Work order: The pictures are to be left out, and all remaining data is to be transcribed exactly as it appears.

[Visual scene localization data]
____________
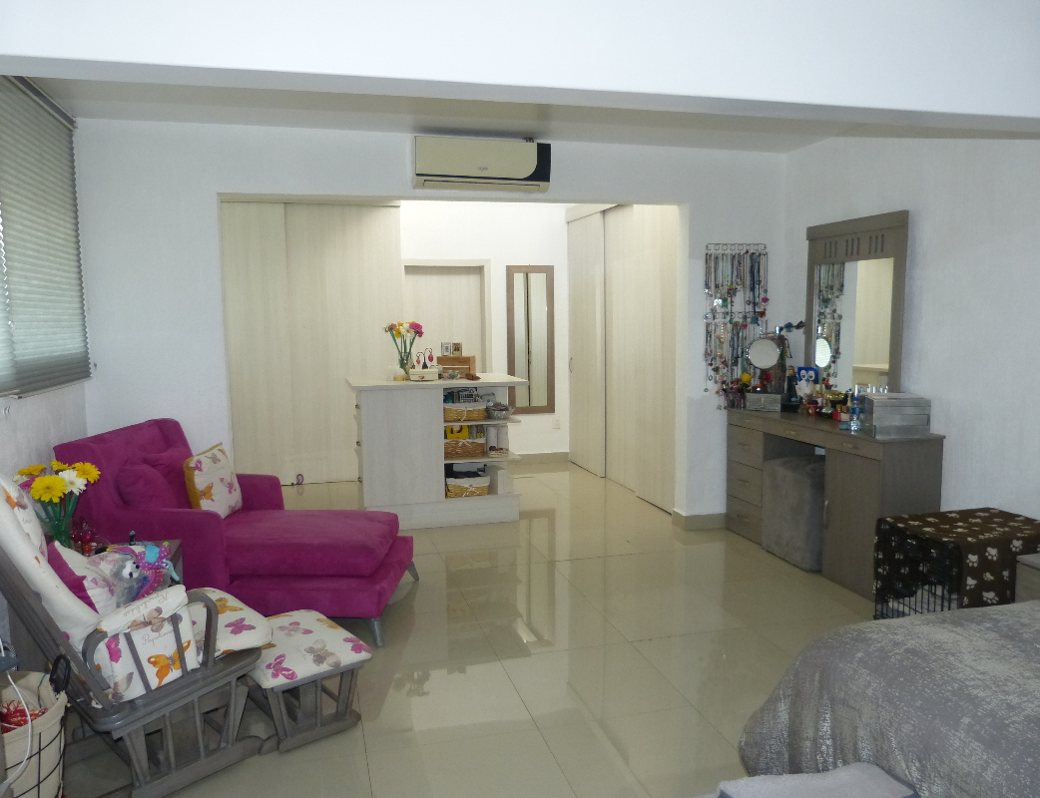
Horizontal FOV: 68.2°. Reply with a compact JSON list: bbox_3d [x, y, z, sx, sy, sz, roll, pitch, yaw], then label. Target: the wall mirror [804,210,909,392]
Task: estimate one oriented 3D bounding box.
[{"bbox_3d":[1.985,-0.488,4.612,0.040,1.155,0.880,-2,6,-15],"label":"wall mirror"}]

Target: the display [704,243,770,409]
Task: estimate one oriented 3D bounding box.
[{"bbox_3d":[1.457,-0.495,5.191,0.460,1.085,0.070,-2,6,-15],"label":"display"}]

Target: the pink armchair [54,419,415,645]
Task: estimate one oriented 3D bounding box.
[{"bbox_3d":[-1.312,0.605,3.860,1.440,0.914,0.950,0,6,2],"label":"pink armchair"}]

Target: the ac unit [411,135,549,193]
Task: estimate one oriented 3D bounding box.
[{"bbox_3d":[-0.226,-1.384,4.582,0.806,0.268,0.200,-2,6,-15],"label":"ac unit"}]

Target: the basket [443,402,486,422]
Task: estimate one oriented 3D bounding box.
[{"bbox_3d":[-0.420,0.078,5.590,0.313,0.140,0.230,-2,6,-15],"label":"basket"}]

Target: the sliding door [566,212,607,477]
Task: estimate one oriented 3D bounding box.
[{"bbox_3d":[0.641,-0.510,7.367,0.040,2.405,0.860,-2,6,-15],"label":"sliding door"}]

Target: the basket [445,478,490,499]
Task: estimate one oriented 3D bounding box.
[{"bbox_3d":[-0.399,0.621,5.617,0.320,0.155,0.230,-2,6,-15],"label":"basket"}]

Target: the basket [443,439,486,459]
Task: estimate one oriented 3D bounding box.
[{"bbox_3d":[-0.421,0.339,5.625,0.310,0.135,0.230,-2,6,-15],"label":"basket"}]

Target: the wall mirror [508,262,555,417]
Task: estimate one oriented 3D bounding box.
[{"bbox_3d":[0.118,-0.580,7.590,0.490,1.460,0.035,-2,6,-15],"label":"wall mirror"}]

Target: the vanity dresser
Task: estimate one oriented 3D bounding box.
____________
Solution to this problem:
Horizontal FOV: 68.2°. Reply with a compact JSON list: bbox_3d [x, y, z, sx, sy, sz, roll, pitch, yaw], then label. Target: the wall mirror [804,210,909,392]
Task: estimate one oriented 3D bounding box.
[{"bbox_3d":[1.985,-0.488,4.612,0.040,1.155,0.880,-2,6,-15],"label":"wall mirror"}]

Target: the display [704,243,770,409]
Task: estimate one oriented 3D bounding box.
[{"bbox_3d":[1.457,-0.495,5.191,0.460,1.085,0.070,-2,6,-15],"label":"display"}]

Target: the pink armchair [54,419,415,645]
Task: estimate one oriented 3D bounding box.
[{"bbox_3d":[-1.312,0.605,3.860,1.440,0.914,0.950,0,6,2],"label":"pink armchair"}]

Target: the ac unit [411,135,549,193]
Task: estimate one oriented 3D bounding box.
[{"bbox_3d":[-0.226,-1.384,4.582,0.806,0.268,0.200,-2,6,-15],"label":"ac unit"}]

Target: the basket [443,402,486,422]
Task: estimate one oriented 3D bounding box.
[{"bbox_3d":[-0.420,0.078,5.590,0.313,0.140,0.230,-2,6,-15],"label":"basket"}]

Target: the sliding door [566,212,607,477]
Task: estimate one oriented 3D bounding box.
[{"bbox_3d":[0.641,-0.510,7.367,0.040,2.405,0.860,-2,6,-15],"label":"sliding door"}]

Target: the basket [445,478,490,499]
Task: estimate one oriented 3D bounding box.
[{"bbox_3d":[-0.399,0.621,5.617,0.320,0.155,0.230,-2,6,-15],"label":"basket"}]

Target: the basket [443,439,486,459]
Task: estimate one oriented 3D bounding box.
[{"bbox_3d":[-0.421,0.339,5.625,0.310,0.135,0.230,-2,6,-15],"label":"basket"}]

Target: the wall mirror [508,262,555,417]
Task: estimate one oriented 3D bounding box.
[{"bbox_3d":[0.118,-0.580,7.590,0.490,1.460,0.035,-2,6,-15],"label":"wall mirror"}]

Target: the vanity dresser
Task: estimate one oriented 3D bounding box.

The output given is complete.